WHAT THIS TASK INVOLVES :: Starting with the line that contains "PHASE 2 Diesel", reproduce each line through the end of the entries exactly as written.

═════ EXCERPTED DATA ═════

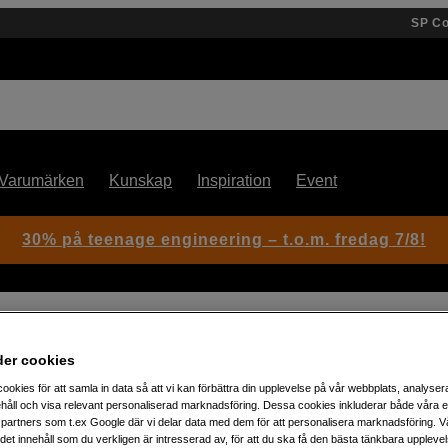
SP C
Varumärken
Kunskap
Inspiration
Event
30% på teenage engineering – t.o.m. fredag 7/8!
der cookies
ookies för att samla in data så att vi kan förbättra din upplevelse på vår webbplats, analysera
Artikelnummer: 1061655
håll och visa relevant personaliserad marknadsföring. Dessa cookies inkluderar både våra 
partners som t.ex Google där vi delar data med dem för att personalisera marknadsföring. Vå
Professionell prompter på ett
ig det innehåll som du verkligen är intresserad av, för att du ska få den bästa tänkbara uppleve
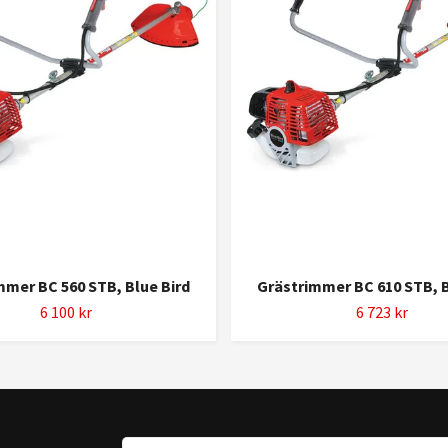
mmer BC 560 STB, Blue Bird
Grästrimmer BC 610 STB, B
6 100 kr
6 723 kr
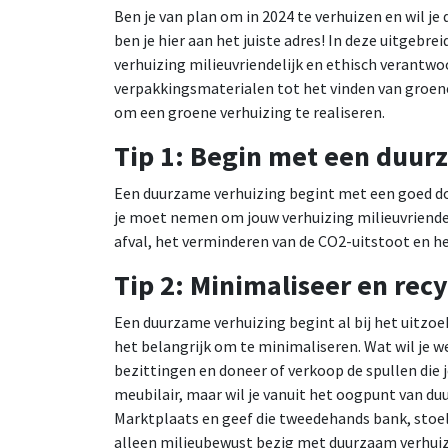
Ben je van plan om in 2024 te verhuizen en wil 
ben je hier aan het juiste adres! In deze uitgebr
verhuizing milieuvriendelijk en ethisch verantw
verpakkingsmaterialen tot het vinden van groene 
om een groene verhuizing te realiseren.
Tip 1: Begin met een duur
Een duurzame verhuizing begint met een goed do
je moet nemen om jouw verhuizing milieuvriende
afval, het verminderen van de CO2-uitstoot en h
Tip 2: Minimaliseer en rec
Een duurzame verhuizing begint al bij het uitzoek
het belangrijk om te minimaliseren. Wat wil je w
bezittingen en doneer of verkoop de spullen die 
meubilair, maar wil je vanuit het oogpunt van du
Marktplaats en geef die tweedehands bank, stoel 
alleen milieubewust bezig met duurzaam verhuize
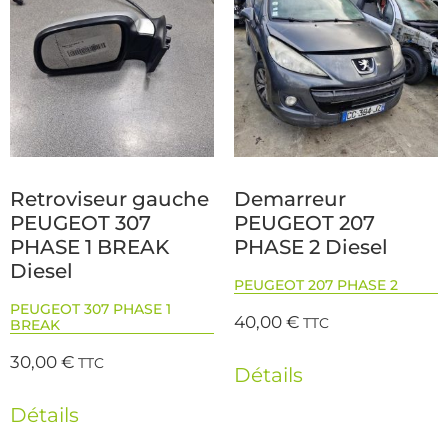
Retroviseur gauche
Demarreur
PEUGEOT 307
PEUGEOT 207
PHASE 1 BREAK
PHASE 2 Diesel
Diesel
PEUGEOT 207 PHASE 2
PEUGEOT 307 PHASE 1
40,00
€
TTC
BREAK
30,00
€
TTC
Détails
Détails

═════

EXPECTED ANSWER ::
PHASE 2 Diesel
Diesel
PEUGEOT 207 PHASE 2
PEUGEOT 307 PHASE 1
40,00
€
TTC
BREAK
30,00
€
TTC
Détails
Détails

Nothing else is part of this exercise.